> SOURCE TEXT
● ● ●

An informal survey... round II

Kevin Oberman oberman at es.net
Thu Aug 30 14:46:40 UTC 2007


> Date: Thu, 30 Aug 2007 10:18:41 -0400
> From: Andrew D Kirch <trelane at trelane.net>
> Sender: owner-nanog at merit.edu
> 
> 
> John Curran wrote:
> > At 9:12 AM -0400 8/30/07, William Herrin wrote:
> >   
> >> On 8/30/07, John Curran <jcurran at mail.com> wrote:
> >>     
> >>> I.E.  If at some time unknown around 2010, ISP's stop receiving
> >>> new allocations from their RIR, and instead use of many smaller
> >>> "recycled" IPv4 address blocks, we could be looking at a 10x to
> >>> 20x increase in routes per month for the same customer growth.
> >>>       
> >> John,
> >>
> >> Why should we announce tiny recycled blocks? If there is a /16 in the
> >> swamp in which half the space is free but its all /24's, why wouldn't
> >> wouldn't we allocate all the free /24's to a single entity and
> >> instruct the entity to announce it as a "holey" /16? The existing /24
> >> holders will override (punch holes in) the /16 for their /24's.

● ● ●

> INPUT DATA
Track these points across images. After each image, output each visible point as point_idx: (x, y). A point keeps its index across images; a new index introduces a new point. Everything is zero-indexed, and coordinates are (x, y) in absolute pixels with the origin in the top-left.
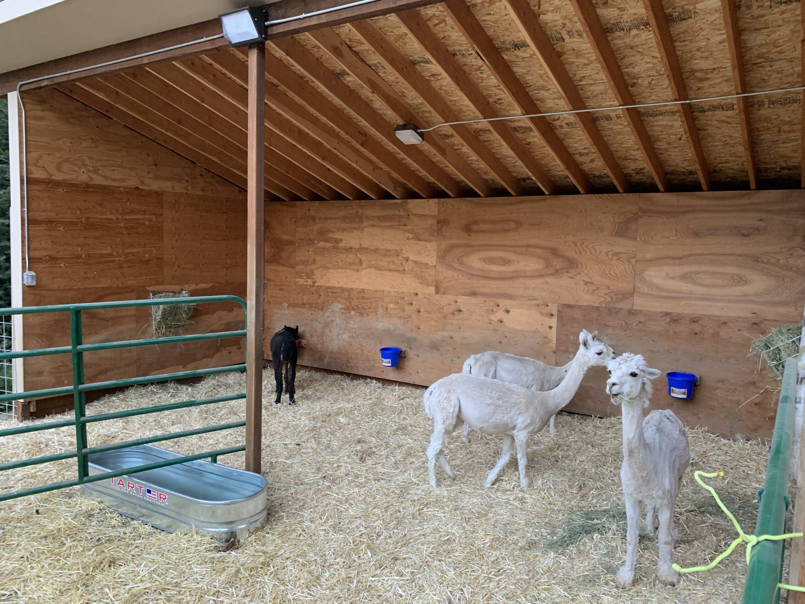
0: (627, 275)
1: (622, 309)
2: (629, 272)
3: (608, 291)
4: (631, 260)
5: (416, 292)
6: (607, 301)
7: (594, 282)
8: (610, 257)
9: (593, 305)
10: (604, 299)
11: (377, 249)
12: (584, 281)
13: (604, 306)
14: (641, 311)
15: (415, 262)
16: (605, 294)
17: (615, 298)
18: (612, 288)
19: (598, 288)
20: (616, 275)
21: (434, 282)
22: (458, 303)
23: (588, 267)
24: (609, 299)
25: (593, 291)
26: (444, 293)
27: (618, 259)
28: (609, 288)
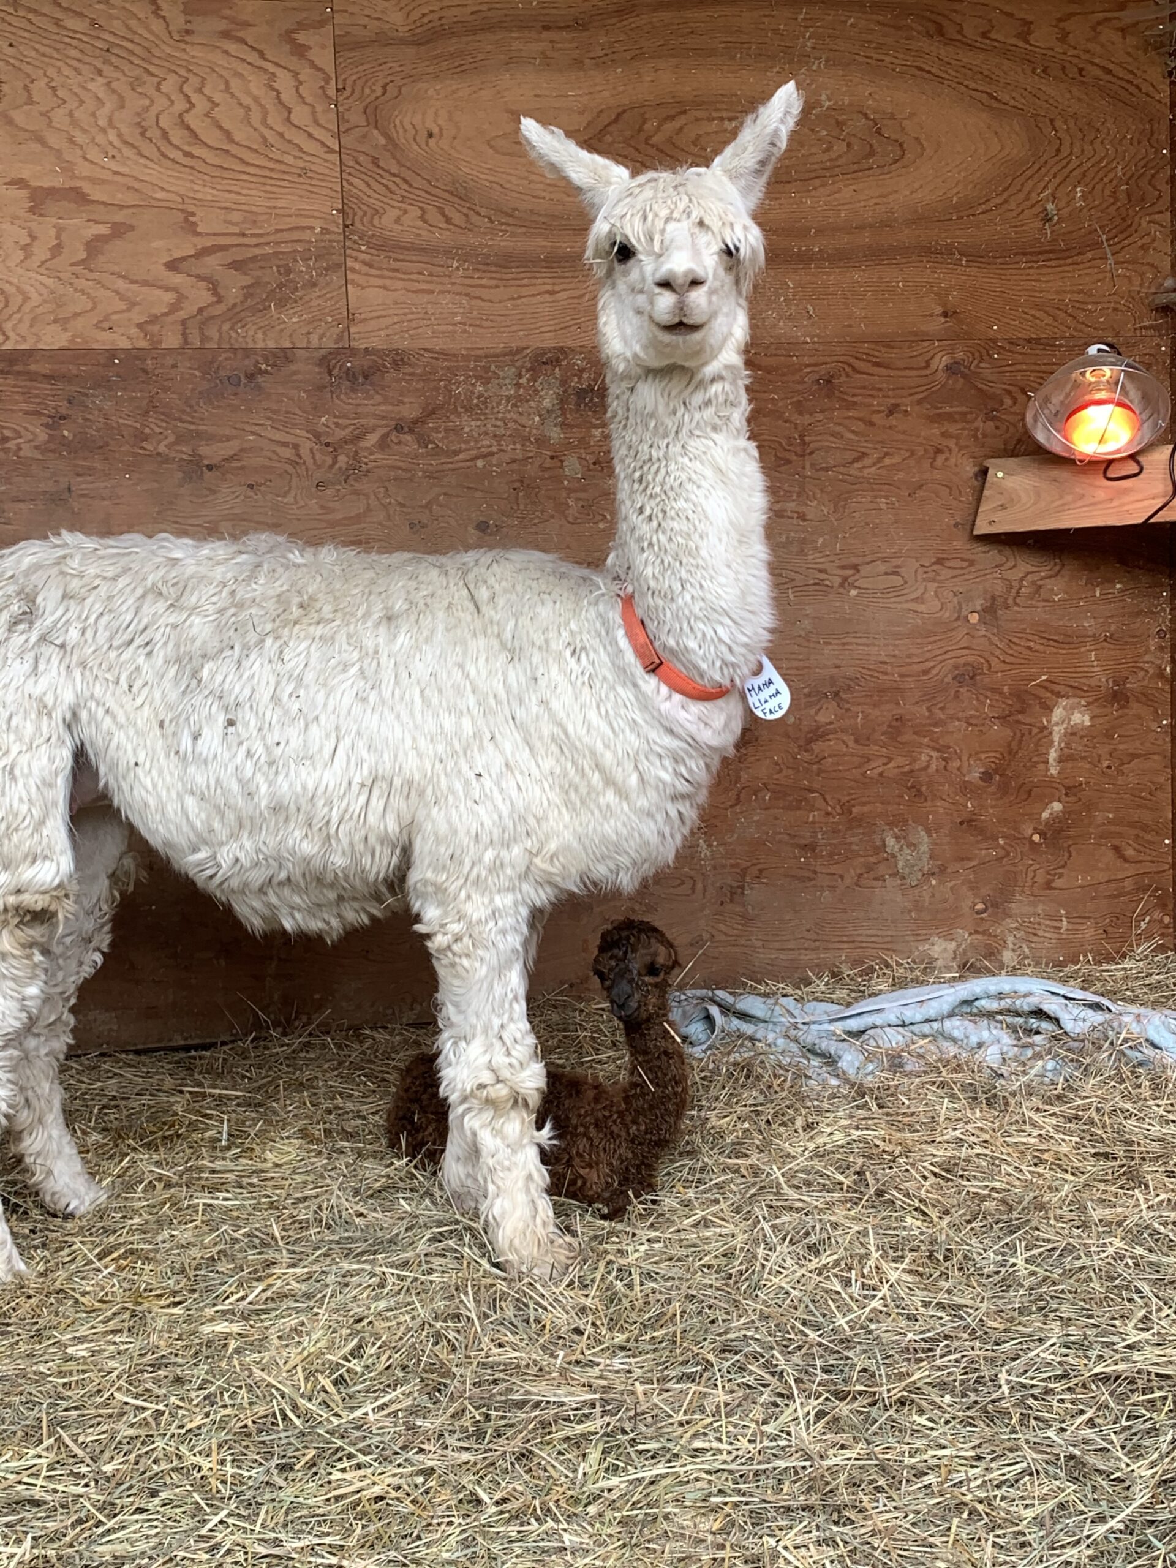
0: (292, 134)
1: (283, 357)
2: (301, 115)
3: (186, 247)
4: (306, 37)
6: (189, 309)
7: (96, 193)
9: (103, 339)
10: (170, 297)
12: (21, 183)
13: (172, 340)
14: (399, 359)
16: (173, 266)
17: (234, 286)
18: (209, 222)
19: (119, 231)
20: (228, 134)
23: (39, 88)
24: (201, 296)
25: (94, 246)
27: (226, 35)
28: (189, 226)
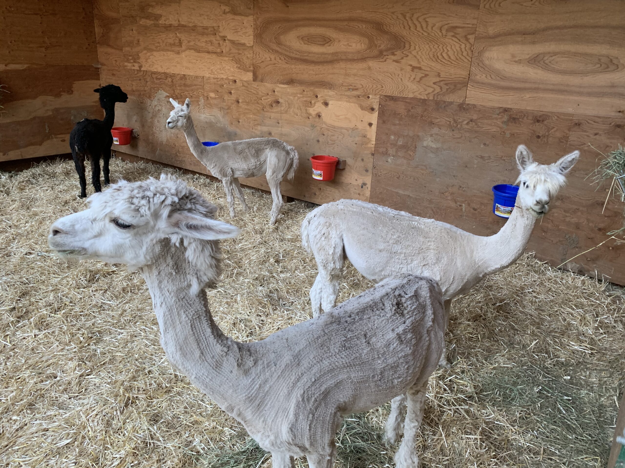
0: (463, 58)
1: (451, 103)
2: (465, 54)
3: (438, 79)
4: (469, 37)
5: (235, 78)
6: (436, 92)
7: (423, 68)
8: (444, 32)
9: (419, 97)
10: (432, 89)
11: (195, 26)
12: (411, 65)
13: (431, 98)
14: (474, 106)
15: (232, 42)
16: (434, 83)
17: (445, 88)
18: (442, 75)
19: (426, 75)
20: (450, 57)
21: (252, 66)
22: (276, 93)
23: (417, 47)
24: (438, 90)
25: (421, 79)
26: (262, 81)
27: (453, 36)
28: (439, 75)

● ● ●

> TASKS FOR THIS EXERCISE
(A) Name every person who is identified by name in the mailing-list post.
(B) Continue the mailing-list post from the point where it stops.

> EXERCISE ANSWERS
(A) Kevin Oberman, Andrew D Kirch, John Curran, William Herrin

(B)
> >>     
> >
> > Consider large ISP's that can no longer obtain from the large blocks
> > (e.g. /12 to /16) but instead must beg/barter/borrow blocks from others
> > which are several orders  of magnitude smaller (e.g. /16 through /24)
> > every week to continue growing...  such obtained blocks would be
> > announced into the routing system very rapidly as we try to keep
> > IPv4 running post depletion of the free address pool.  When this
> > inflection point is reached, how much headroom do we have given
> > equipment being deployed today?
> >
> > /John
> Is there a possible revenue stream here for larger ISP's to begin 
> charging their customers for not aggregating, and creating a penalty fee 
> for each borken route?  We're running out of IPv4 space (and I don't 
> think this can be solved with IPv4).  We're running out of routes for 
> the Cisco Sup2 engine (among others), but unless someone makes money on 
> it, this won't be solved.

When customers start having problems due to router RIB and/or FIB
overflow, they will seek other providers. So someone will make money and
someone else will lose it. Economics works well when things break
(hardware).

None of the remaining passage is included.